Market Trends for Walmart
a. Market Structure
Walmart is a US
company that operates a chain of large discount department stores. It is a
public corporation which competes with other private companies in the
market. Since its incorporation, the
company has enjoyed protection from the government and this has created
abnormal profits to the company. When the government reduced some of the
barriers for entry into the industry, many firms entered and created a lot of
competition to the company. There are domestic and foreign companies which have
entered the market to share in the profits made by Walmart. To react to the
increasing competition, Walmart has opened a large number of retail stores in
the country and in other countries. It applies low pricing strategy to compete
in the market. Current technology in online retail marketing has been adopted
by the company to capture a large number of customers (Kabel, 2006).
b. Impact of new
companies entering the market
The abnormal
profits which have been enjoyed by the company have attracted many other firms
in the market. Other firms which have entered the market have created a lot of
competition to the company and this will decrease the profits made by the
company. When companies make abnormal
profits, other companies tend to enter the market, on condition that it is a
free market economy. This reduces the profits made by each firm and normal
profits prevail. As more firms enter the market, losses may be made by the
companies due to increase in competition. Walmart has experienced the effect of
other companies penetrating the market. Some of the stores which had been
opened in Germany were closed due to the high competition in the market. Germany practices an oligopoly market
structure and the firms in the market used low price strategy similar to that
of Walmart. This created intense competition and Walmart had to close some of
the stores which had been opened. Walmart has been reported to have poor
customer service delivery. This has been caused by the poor employee motivation
as well as the low remuneration packages rewarded to the employees. This has
caused the employees to perform their duties poorly.

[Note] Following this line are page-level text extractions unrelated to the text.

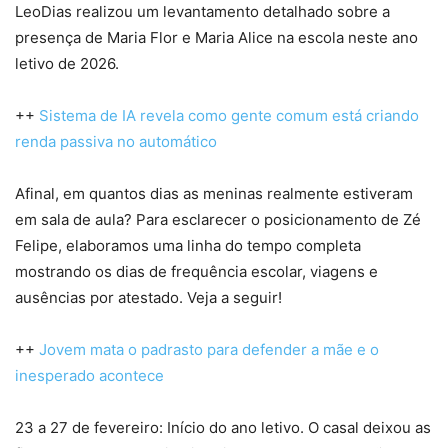
LeoDias realizou um levantamento detalhado sobre a
presença de Maria Flor e Maria Alice na escola neste ano
letivo de 2026.
++
Sistema de IA revela como gente comum está criando
renda passiva no automático
Afinal, em quantos dias as meninas realmente estiveram
em sala de aula? Para esclarecer o posicionamento de Zé
Felipe, elaboramos uma linha do tempo completa
mostrando os dias de frequência escolar, viagens e
ausências por atestado. Veja a seguir!
++
Jovem mata o padrasto para defender a mãe e o
inesperado acontece
23 a 27 de fevereiro: Início do ano letivo. O casal deixou as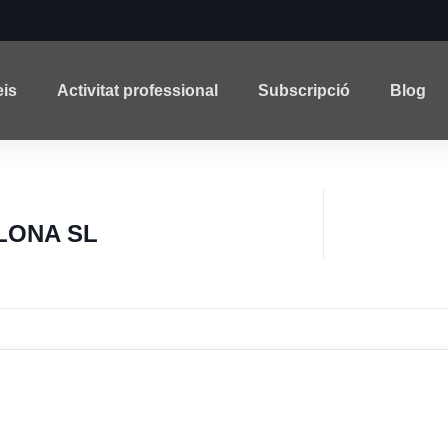
eis
Activitat professional
Subscripció
Blog
LONA SL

The increase in the number
of companies entering the market will cause the company to improve the quality
of the services delivered to the customers. Employees will have to be motivated
so that they can improve their services to the customers (Kabel, 2006).
c. Prices
Walmart uses low
pricing strategy to attract more customers. This has increased competition in
the market and many similar companies have raised alarm over the low prices
offered by the company. However, the company may be unable to decrease the
prices to a given level to the cost factors of production. With time, other
strategies will have to be adopted to increase competition in the market. When
prices cannot be decreased below a given level, firms use other marketing
strategies to compete in the market (Kabel, 2006). Some of the strategies are
increase customer loyalty, improved brand quality, improvement on the delivery
of the products to customers, changes in the mode of advertisements and product
promotion, and other strategies. In a free market economy, the firms have the
freedom to compete until the market system settles on a certain price-the
equilibrium price. At the equilibrium price, both the customers and suppliers
are satisfied. Any increase or decrease in the price will create market
instability (Knoedler Underwood, 2003).